▶ [The problem]
Pick up the account of the fire tornado over Mount Arawang given below and continue it from its final sentence.

▶ [Text excerpt]
On January 18, Bates and his neighbors in the Kambah neighborhood, about five miles southwest of downtown, were on high alert because local fires had advanced to within a mile and a half of their neighborhood. Looking northward that afternoon, toward the flames, Bates observed a large funnel cloud over Mount Arawang, one of several low, tree-covered peaks in the area that are laced with walking trails and surrounded by suburban homes.
Tornadoes are not unheard of in the region, but this one appeared to be rising up out of the fire itself, like an atmospheric Balrog. It was 4 in the afternoon, the ambient temperature was nearly 100 degrees Fahrenheit, and the air was so dark with smoke that it appeared to be nighttime. The year 2003 was before smartphones became widespread, but Bates had the presence of mind to get his video camera and record what would come to be a new kind of fire. “I’ve never in my life seen anything like it,” we hear Bates say as the funnel takes shape above the burning mountain. He struggles to describe what he is seeing, not because he lacks the words, but because no Earthling has ever witnessed what he is witnessing now: “Holy shit… Holy mackerel. It’s a big fireball. It’s gotta be rippin’ poor bastards’ houses up there.” Then, right before our eyes, Mount Arawang appears to detonate. The blinding flash, combined with the funnel cloud whirling above it, gives the impression of a nuclear blast. “Holy Jeezus,” Bates gasps. “This is bad news. It’s like a big fireball tornado.”

▶ [Supplied material]

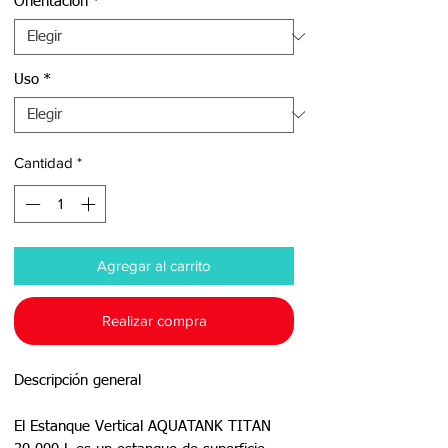
Orientación
*
Uso
*
Cantidad
*
Agregar al carrito
Realizar compra
Descripción general
El Estanque Vertical AQUATANK TITAN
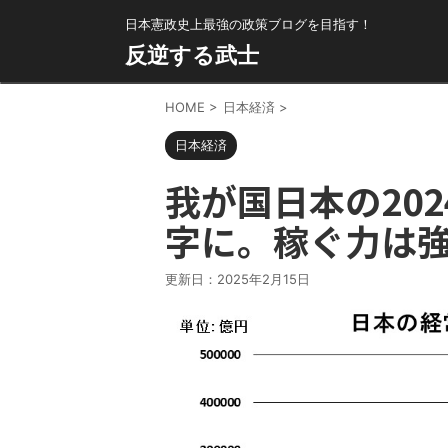
日本憲政史上最強の政策ブログを目指す！
反逆する武士
HOME
>
日本経済
>
日本経済
我が国日本の20
字に。稼ぐ力は
更新日：
2025年2月15日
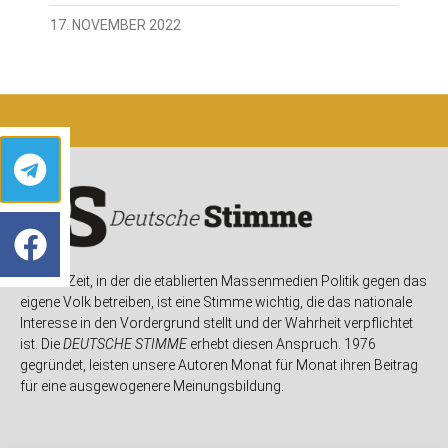
17. NOVEMBER 2022
In einer Zeit, in der die etablierten Massenmedien Politik gegen das
eigene Volk betreiben, ist eine Stimme wichtig, die das nationale
Interesse in den Vordergrund stellt und der Wahrheit verpflichtet
ist. Die
DEUTSCHE STIMME
erhebt diesen Anspruch. 1976
gegründet, leisten unsere Autoren Monat für Monat ihren Beitrag
für eine ausgewogenere Meinungsbildung.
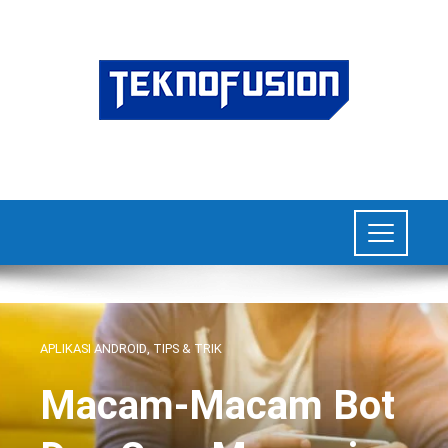
APLIKASI ANDROID
,
TIPS & TRIK
Macam-Macam Bot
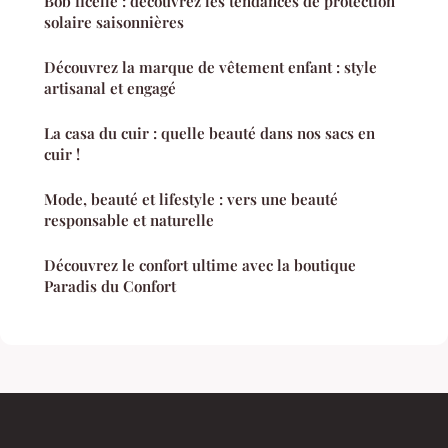
Bob ficelle : découvrez les tendances de protection
solaire saisonnières
Découvrez la marque de vêtement enfant : style
artisanal et engagé
La casa du cuir : quelle beauté dans nos sacs en
cuir !
Mode, beauté et lifestyle : vers une beauté
responsable et naturelle
Découvrez le confort ultime avec la boutique
Paradis du Confort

▶ [Output of the task]
It is now clear that this monstrous thing, which Bates has just named, is headed directly toward him. Australians seem to have a gift for understatement, and, as the wind begins to hiss and roar through the camera mic, we hear Bates say, “This is rather frightening.” A moment later, tin roofing and other debris from the homes surrounding Mount Arawang begin clattering to earth all around him. Sticks and gravel are now flying in horizontal gusts. “I’m getting pelted with stuff. It’s stinging the daylights out of me,” he says, shortly before the video ends. “It’s just like being sandblasted.”
It was estimated later that, during the single blinding burst that caused Mount Arawang to briefly disappear, an area of roughly 300 acres ignited in less than a tenth of a second. Bates had managed to document the most dramatic instance of exterior flashover ever observed. The Canberra fire tornado of 2003 was rated an EF3 on the Enhanced Fujita Scale, with horizontal winds of 160 miles per hour, roughly equivalent to a Category 5 hurricane. As the first documented example of its kind, it was a milestone—another harbinger of 21st-century fire. But the Chisholm Fire, two years earlier in Alberta, Canada, had offered a preview. A funnel cloud was observed during that fire as well, and the resulting forest damage showed evidence of cyclonic action.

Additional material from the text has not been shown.